Abstract
Purpose
To evaluate whether oral beta-blockers (BB) are associated with a decreased number of intravitreal injections in patients with incident neovascular age-related macular degeneration (nAMD).
Methods
A retrospective cohort study of subjects with a new diagnosis of nAMD was conducted using a medical claims database from a large national US insurer. Two cohorts were created for comparison consisting of patients with regular use of BBs or calcium channel blockers (CCB).
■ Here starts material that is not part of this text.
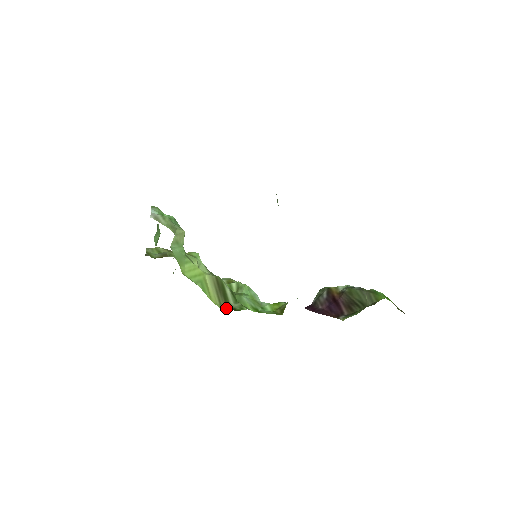
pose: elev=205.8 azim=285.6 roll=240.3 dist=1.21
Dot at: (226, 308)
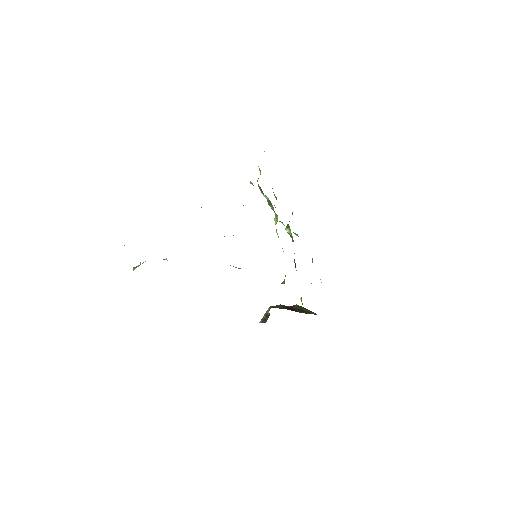
Dot at: occluded
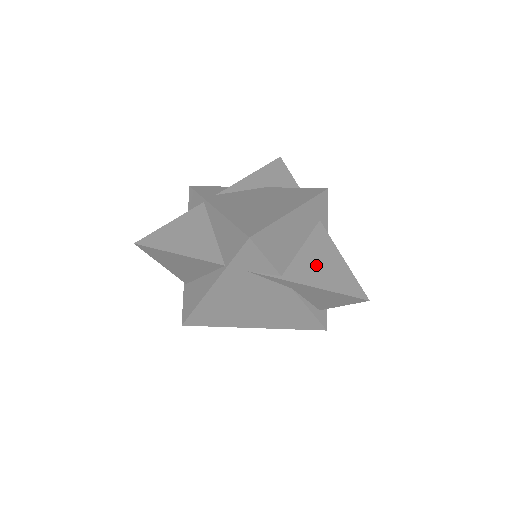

The main outcome measured was the difference in the mean number of intravitreal injections administered between the two cohorts.
Results
After inclusion and exclusion criteria, 239 BB and 155 CCB subjects remained for analysis. Univariate analysis revealed that the mean number of injections in the BB cohort was 6.43 (95% CI 5.90-6.95) versus 6.55 (95% CI 5.85-7.25) in the CCB cohort (p=0.78). After multivariate adjustment, the mean number of injections in the BB group was 6.32 (95% CI 5.77-6.87) versus 6.71 (95% CI 6.02-7.40) in the CCB group. The overall difference between the two groups was -0.39 (95% CI difference -1.29-0.51; p=0.40).
Conclusion
The use of oral beta-blockers is not associated with a decreased number of intravitreal injections in incident nAMD patients.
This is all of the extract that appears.